The present invention relates to an apparatus which computes the linear address of an instruction using a threeport adder in a microprocessor.
In order to execute an instruction, the microprocessor must first fetch the instruction from its location in memory. Instructions in memory are stored at their physical address. Typically, in a microprocessor system using paging and segmentation of its memory, the physical address is computed in a series of steps. First, the effective address is calculated. The effective address is calculated by the addition of the base address value within a segment to the displacement value. Second, the linear address is calculated by adding the segment base address value to the effective address. Finally, the linear address is translated into the required physical address using a Translation Lookaside Buffer.
Microprocessors have different standard address lengths. A microprocessor may use an address length of 16 bits or 32 bits, for example. Typically the paging and segmentation portion of the address are assigned the higher order bits.
FIG. 1 shows a block diagram of the standard logic configuration 110 used to calculate the linear address in a 16-bit mode in the Intel 8086. Computation of the linear address is accomplished in two steps. First, the base address value on a bus 112 and the displacement value on a bus 114 are added in a two-port adder 116. In the configuration shown, the addition of the 16-bit displacement value and 16-bit base address value are output onto a 16-bit bus 118. Therefore, if the addition of the base address value and displacement value results in a value over 16 bits, modulo arithmetic is performed so that the effective address value is truncated and the carry bits are lost. The truncation of the effective address value results in a wrap around of the effective address value so that it points within the 64 K memory boundary.
In the second stage of calculating the linear address value, the 16-bit effective address on bus 118 is zero extended by bus 120 to result in a 20-bit bus 122 which is then added to a 20-bit segment base on bus 128. In the actual Intel 8086 design, the 16-bit segment base on bus 126 is shifted left by four bits as shown by bus 124. This results in a 20-bit bus 128. Bus 128 is then added to the 20-bit bus 122 by a 20-bit adder 130 so that the addition of the segment base value to the effective address results in a 20-bit output value on bus 132.
FIG. 2 illustrates the wraparound which occurs in 16-bit mode when the sum (the effective address) and the operand are both 16-bit values, and the calculation of the effective address results in a value which would be greater than 16 bits had additional bits been allocated for output. For example, if the base address value is (2.sup.16 -1) and the displacement value is 11, the effective address is not ((2.sup.16 -1)+11).
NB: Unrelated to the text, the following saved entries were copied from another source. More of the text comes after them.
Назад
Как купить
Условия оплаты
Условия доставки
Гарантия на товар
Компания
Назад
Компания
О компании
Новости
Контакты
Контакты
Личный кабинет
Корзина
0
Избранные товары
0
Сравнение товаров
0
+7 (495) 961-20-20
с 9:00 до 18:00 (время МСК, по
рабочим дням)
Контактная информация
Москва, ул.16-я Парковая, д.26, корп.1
Instead the effective address is truncated so that it is within the allocated 16 bit positions. Since only 16-bit positions exist, the carry bit is lost and the effective address wraps around so that it points to an effective address of 10.
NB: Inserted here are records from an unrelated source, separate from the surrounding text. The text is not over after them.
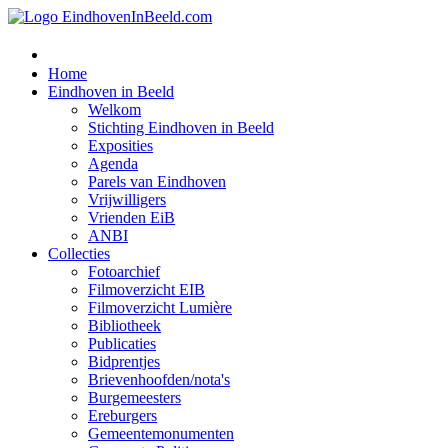
Home
Eindhoven in Beeld
Welkom
Stichting Eindhoven in Beeld
Exposities
Agenda
Parels van Eindhoven
Vrijwilligers
Vrienden EiB
ANBI
Collecties
Fotoarchief
Filmoverzicht EIB
Filmoverzicht Lumière
Bibliotheek
Publicaties
Bidprentjes
Brievenhoofden/nota's
Burgemeesters
Ereburgers
Gemeentemonumenten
FIG. 3 shows a three-port 32-bit adder 326 which may be used in a modern 32-bit address architecture. The adder has two parts. A three-port carry save adder first stage 328 produces a sum and carry bit for each bit position. A second stage two-port adder 330 takes the 32 sum bits and 32 carry bits, propagates the carry and produces a 32-bit sum as its output. The adder cannot only generate 32-bit addresses but can also, in a 16-bit mode, produce 16-bit addresses (or 20 bits for the Intel 8086 extended addressing). This is important because many users have programs for machines using the Intel 8086 which they would like to run on a new 32-bit machine.
A compatibility problem arises, however, because the 16-bit truncation of FIG. 1 is no longer present. The carry from the 16th bit is simply added in with the rest of the result. For example, if the base address is 65,535 ((64K-1) or (2.sup.16 -1)) and the displacement is 11, there will be wraparound in the first stage of FIG. 1, giving an effective address of 10. If this effective address is added to a segment base of 8192, the result is 8,202. Using the 32-bit adder of FIG. 3 this intermediate truncation will not occur. Instead, the 32-bit adder will simply add 65,535 to 11 and 8,192 giving a value 73,738 when the program was expecting a value of 8,202.